(Beginning of Provided data)
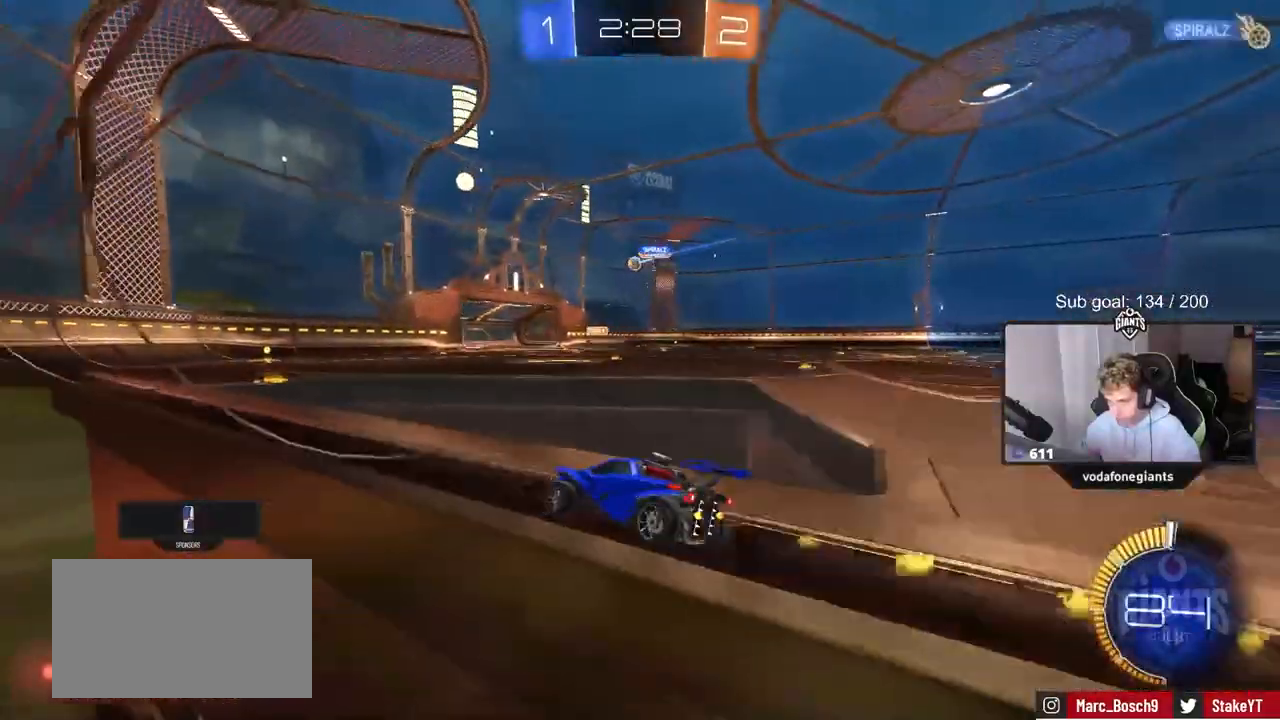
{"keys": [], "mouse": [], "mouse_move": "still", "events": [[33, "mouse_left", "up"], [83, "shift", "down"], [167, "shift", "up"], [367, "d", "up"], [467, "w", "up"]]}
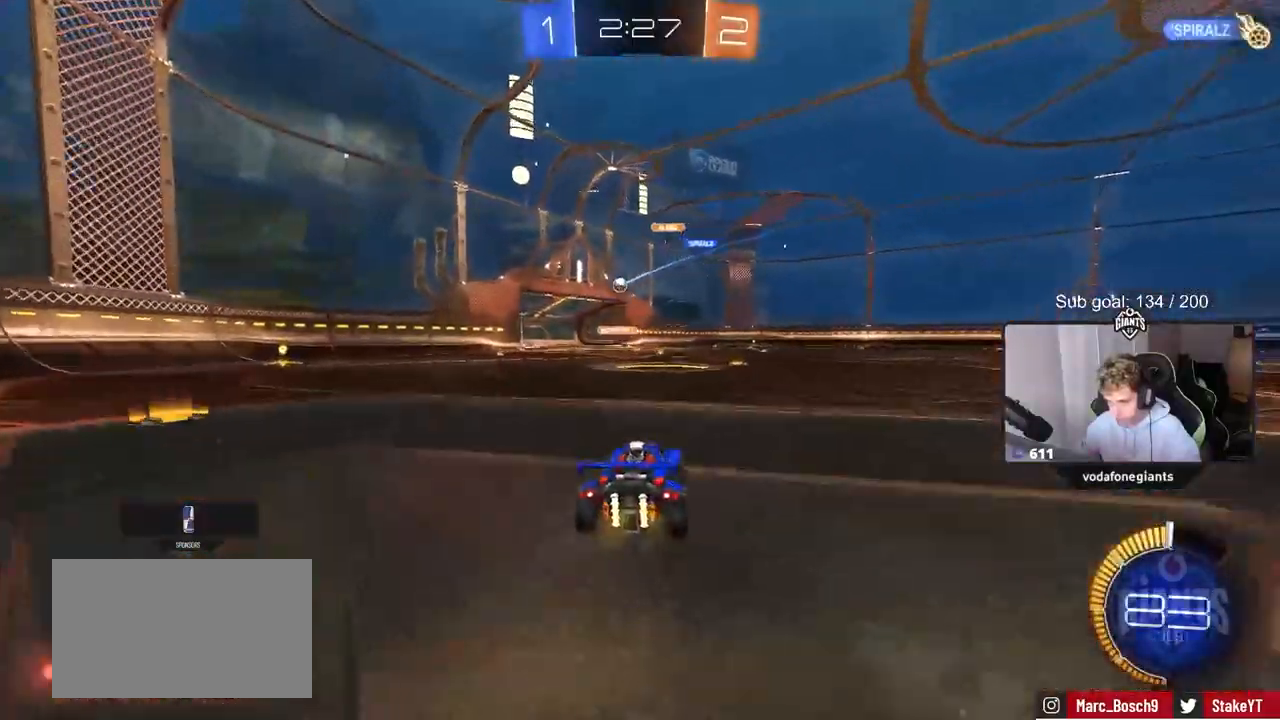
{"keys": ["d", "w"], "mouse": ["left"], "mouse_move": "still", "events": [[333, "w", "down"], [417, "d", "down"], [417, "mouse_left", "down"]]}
(End of Provided data)
(Beginning of Provided data)
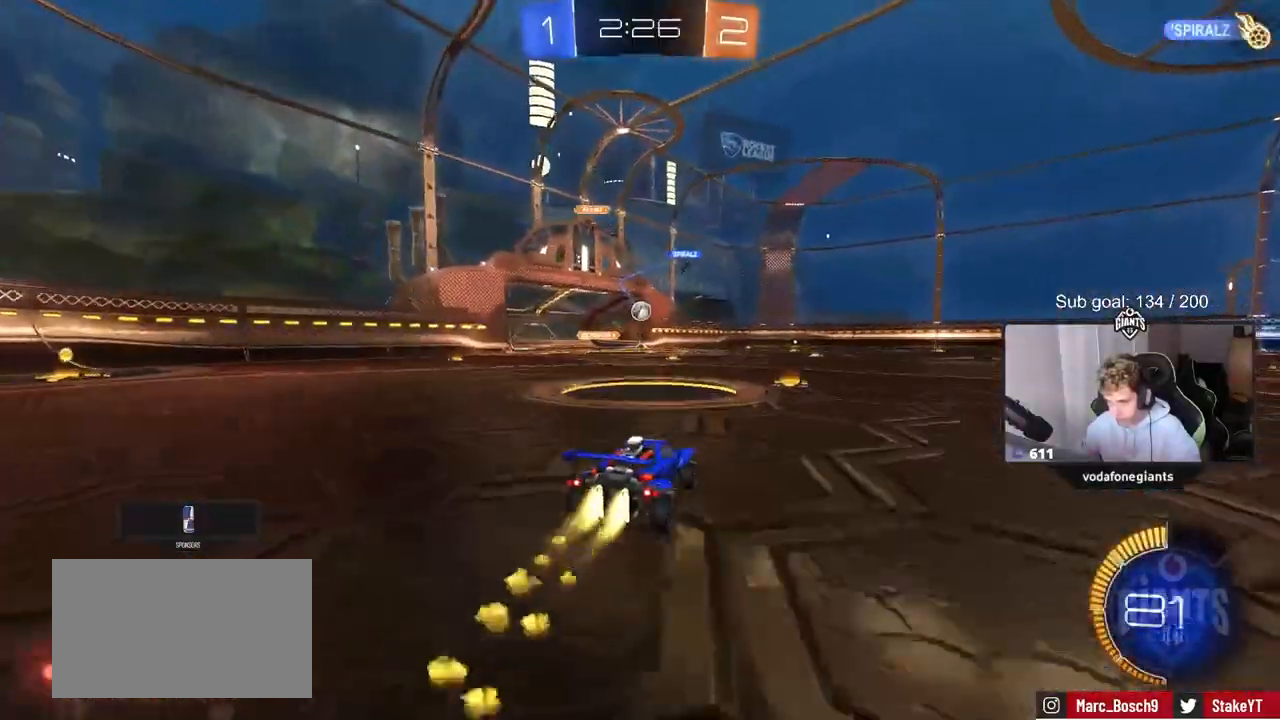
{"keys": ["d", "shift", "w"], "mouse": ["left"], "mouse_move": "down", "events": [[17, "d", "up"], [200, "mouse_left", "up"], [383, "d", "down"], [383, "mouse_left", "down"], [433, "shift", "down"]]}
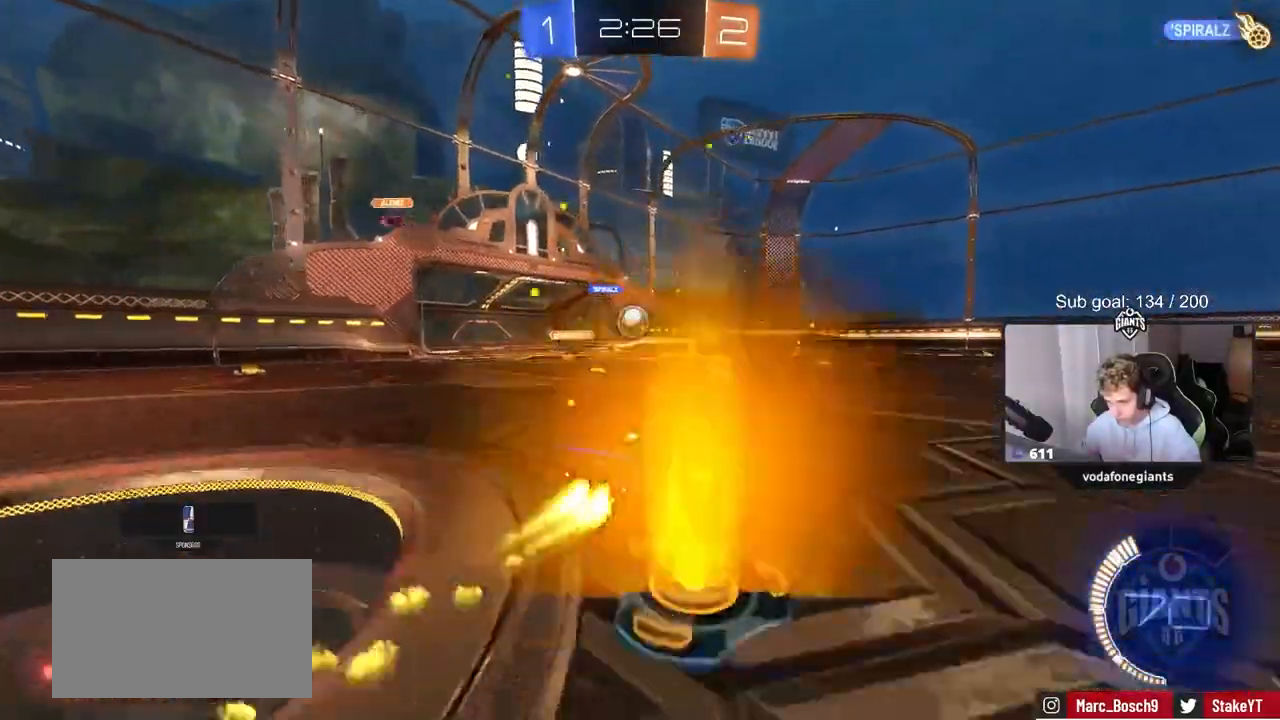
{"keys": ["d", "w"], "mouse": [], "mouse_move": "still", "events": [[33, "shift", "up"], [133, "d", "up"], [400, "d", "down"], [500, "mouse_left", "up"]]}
(End of Provided data)
* _What is expected_
Scan the material above for the string "still". Return each line where it occurs.

* _Answer for the task_
{"keys": [], "mouse": [], "mouse_move": "still", "events": [[33, "mouse_left", "up"], [83, "shift", "down"], [167, "shift", "up"], [367, "d", "up"], [467, "w", "up"]]}
{"keys": ["d", "w"], "mouse": ["left"], "mouse_move": "still", "events": [[333, "w", "down"], [417, "d", "down"], [417, "mouse_left", "down"]]}
{"keys": ["d", "w"], "mouse": [], "mouse_move": "still", "events": [[33, "shift", "up"], [133, "d", "up"], [400, "d", "down"], [500, "mouse_left", "up"]]}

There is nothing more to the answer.